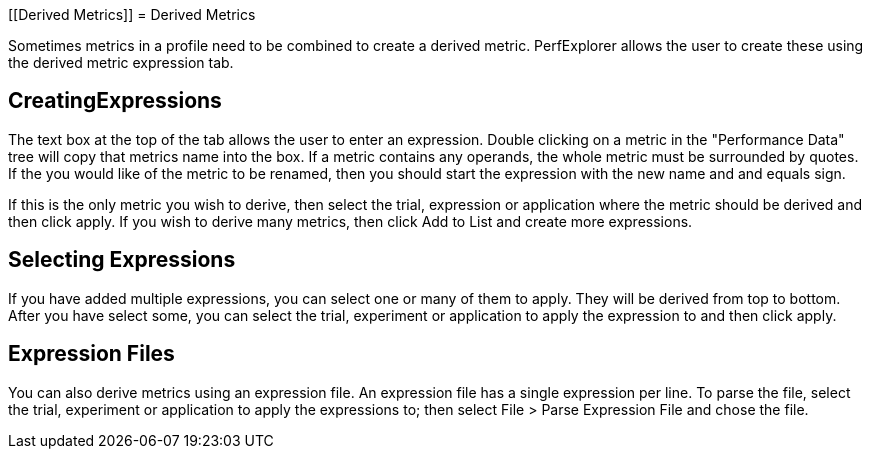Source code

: [[Derived Metrics]]
= Derived Metrics

Sometimes metrics in a profile need to be combined to create a derived metric. PerfExplorer allows the user to create these using the derived metric expression tab.

[[CreatingExpression]]
== CreatingExpressions
The text box at the top of the tab allows the user to enter an expression. Double clicking on a metric in the "Performance Data" tree will copy that metrics name into the box. If a metric contains any operands, the whole metric must be surrounded by quotes. If the you would like of the metric to be renamed, then you should start the expression with the new name and and equals sign.

If this is the only metric you wish to derive, then select the trial, expression or application where the metric should be derived and then click apply. If you wish to derive many metrics, then click Add to List and create more expressions.

[[Applying]]
== Selecting Expressions
If you have added multiple expressions, you can select one or many of them to apply. They will be derived from top to bottom. After you have select some, you can select the trial, experiment or application to apply the expression to and then click apply.

[[Files]]
== Expression Files
You can also derive metrics using an expression file. An expression file has a single expression per line. To parse the file, select the trial, experiment or application to apply the expressions to; then select File > Parse Expression File and chose the file.

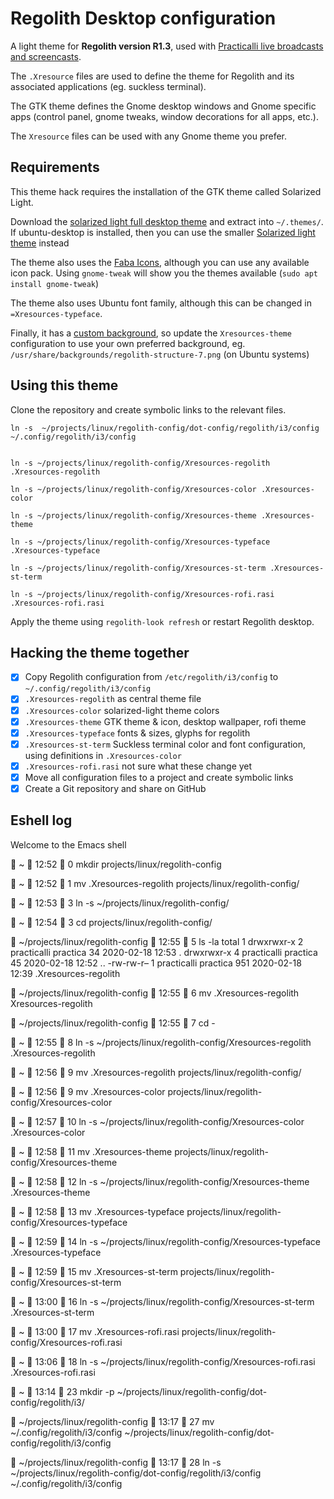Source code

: * Regolith Desktop configuration

A light theme for **Regolith version R1.3**, used with [[https://practicalli.github.io/][Practicalli live broadcasts and screencasts]].

The =.Xresource= files are used to define the theme for Regolith and its associated applications (eg. suckless terminal).

The GTK theme defines the Gnome desktop windows and Gnome specific apps (control panel, gnome tweaks, window decorations for all apps, etc.).

The =Xresource= files can be used with any Gnome theme you prefer.

** Requirements
   This theme hack requires the installation of the GTK theme called Solarized Light.

   Download the [[https://www.gnome-look.org/p/1309911/][solarized light full desktop theme]] and extract into =~/.themes/=. If ubuntu-desktop is installed, then you can use the smaller [[https://www.gnome-look.org/p/1312496/][Solarized light theme]] instead

   The theme also uses the [[https://snwh.org/moka/download][Faba Icons]], although you can use any available icon pack.  Using =gnome-tweak= will show you the themes available (=sudo apt install gnome-tweak=)

   The theme also uses Ubuntu font family, although this can be changed in ==Xresources-typeface=.

   Finally, it has a [[https://github.com/practicalli/graphic-design/blob/master/practicalli-desktop-redux.png][custom background]], so update the =Xresources-theme= configuration to use your own preferred background, eg. =/usr/share/backgrounds/regolith-structure-7.png= (on Ubuntu systems)

** Using this theme
   Clone the repository and create symbolic links to the relevant files.

#+BEGIN_SRC shell
ln -s  ~/projects/linux/regolith-config/dot-config/regolith/i3/config ~/.config/regolith/i3/config


ln -s ~/projects/linux/regolith-config/Xresources-regolith .Xresources-regolith

ln -s ~/projects/linux/regolith-config/Xresources-color .Xresources-color

ln -s ~/projects/linux/regolith-config/Xresources-theme .Xresources-theme

ln -s ~/projects/linux/regolith-config/Xresources-typeface .Xresources-typeface

ln -s ~/projects/linux/regolith-config/Xresources-st-term .Xresources-st-term

ln -s ~/projects/linux/regolith-config/Xresources-rofi.rasi .Xresources-rofi.rasi
#+END_SRC

  Apply the theme using =regolith-look refresh= or restart Regolith desktop.


** Hacking the theme together
 - [X] Copy Regolith configuration from =/etc/regolith/i3/config= to =~/.config/regolith/i3/config=
 - [X] =.Xresources-regolith= as central theme file
 - [X] =.Xresources-color= solarized-light theme colors
 - [X] =.Xresources-theme= GTK theme & icon, desktop wallpaper, rofi theme
 - [X] =.Xresources-typeface= fonts & sizes, glyphs for regolith
 - [X] =.Xresources-st-term= Suckless terminal color and font configuration, using definitions in =.Xresources-color=
 - [X] =.Xresources-rofi.rasi= not sure what these change yet
 - [X] Move all configuration files to a project and create symbolic links
 - [X] Create a Git repository and share on GitHub


** Eshell log

Welcome to the Emacs shell


  ~   12:52   0
 mkdir projects/linux/regolith-config

  ~   12:52   1
 mv .Xresources-regolith projects/linux/regolith-config/

  ~   12:53   3
 ln -s ~/projects/linux/regolith-config/

  ~   12:54   3
 cd projects/linux/regolith-config/

  ~/projects/linux/regolith-config   12:55   5
 ls -la
total 1
drwxrwxr-x   2 practicalli    practica  34 2020-02-18 12:53 .
drwxrwxr-x   4 practicalli    practica  45 2020-02-18 12:52 ..
-rw-rw-r--   1 practicalli    practica 951 2020-02-18 12:39 .Xresources-regolith

  ~/projects/linux/regolith-config   12:55   6
 mv .Xresources-regolith Xresources-regolith

  ~/projects/linux/regolith-config   12:55   7
 cd -

  ~   12:55   8
 ln -s ~/projects/linux/regolith-config/Xresources-regolith .Xresources-regolith

  ~   12:56   9
 mv .Xresources-regolith projects/linux/regolith-config/

  ~   12:56   9
 mv .Xresources-color projects/linux/regolith-config/Xresources-color

  ~   12:57   10
 ln -s ~/projects/linux/regolith-config/Xresources-color .Xresources-color

  ~   12:58   11
 mv .Xresources-theme projects/linux/regolith-config/Xresources-theme

  ~   12:58   12
 ln -s ~/projects/linux/regolith-config/Xresources-theme .Xresources-theme

  ~   12:58   13
 mv .Xresources-typeface projects/linux/regolith-config/Xresources-typeface

  ~   12:59   14
 ln -s ~/projects/linux/regolith-config/Xresources-typeface .Xresources-typeface

  ~   12:59   15
 mv .Xresources-st-term projects/linux/regolith-config/Xresources-st-term

  ~   13:00   16
 ln -s ~/projects/linux/regolith-config/Xresources-st-term .Xresources-st-term

  ~   13:00   17
 mv .Xresources-rofi.rasi projects/linux/regolith-config/Xresources-rofi.rasi

  ~   13:06   18
 ln -s ~/projects/linux/regolith-config/Xresources-rofi.rasi .Xresources-rofi.rasi


  ~   13:14   23
 mkdir -p ~/projects/linux/regolith-config/dot-config/regolith/i3/

 ~/projects/linux/regolith-config   13:17   27
 mv ~/.config/regolith/i3/config  ~/projects/linux/regolith-config/dot-config/regolith/i3/config

  ~/projects/linux/regolith-config   13:17   28
 ln -s  ~/projects/linux/regolith-config/dot-config/regolith/i3/config ~/.config/regolith/i3/config
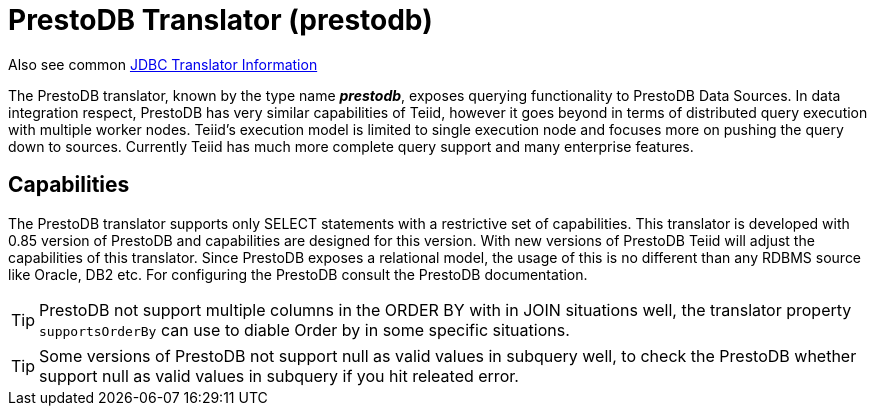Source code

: 
= PrestoDB Translator (prestodb)

Also see common link:JDBC_Translators.adoc[JDBC Translator Information]

The PrestoDB translator, known by the type name *_prestodb_*, exposes querying functionality to PrestoDB Data Sources. In data integration respect, PrestoDB has very similar capabilities of Teiid, however it goes beyond in terms of distributed query execution with multiple worker nodes. Teiid’s execution model is limited to single execution node and focuses more on pushing the query down to sources. Currently Teiid has much more complete query support and many enterprise features.

== Capabilities

The PrestoDB translator supports only SELECT statements with a restrictive set of capabilities. This translator is developed with 0.85 version of PrestoDB and capabilities are designed for this version. With new versions of PrestoDB Teiid will adjust the capabilities of this translator. Since PrestoDB exposes a relational model, the usage of this is no different than any RDBMS source like Oracle, DB2 etc. For configuring the PrestoDB consult the PrestoDB documentation.

TIP: PrestoDB not support multiple columns in the ORDER BY with in JOIN situations well, the translator property `supportsOrderBy` can use to diable Order by in some specific situations.

TIP: Some versions of PrestoDB not support null as valid values in subquery well, to check the PrestoDB whether support null as valid values in subquery if you hit releated error.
=-=-=
Task prompt ▸
Using the data above, say how many lines include "symbolic". No other reply is needed.

Solution to the problem ▸
2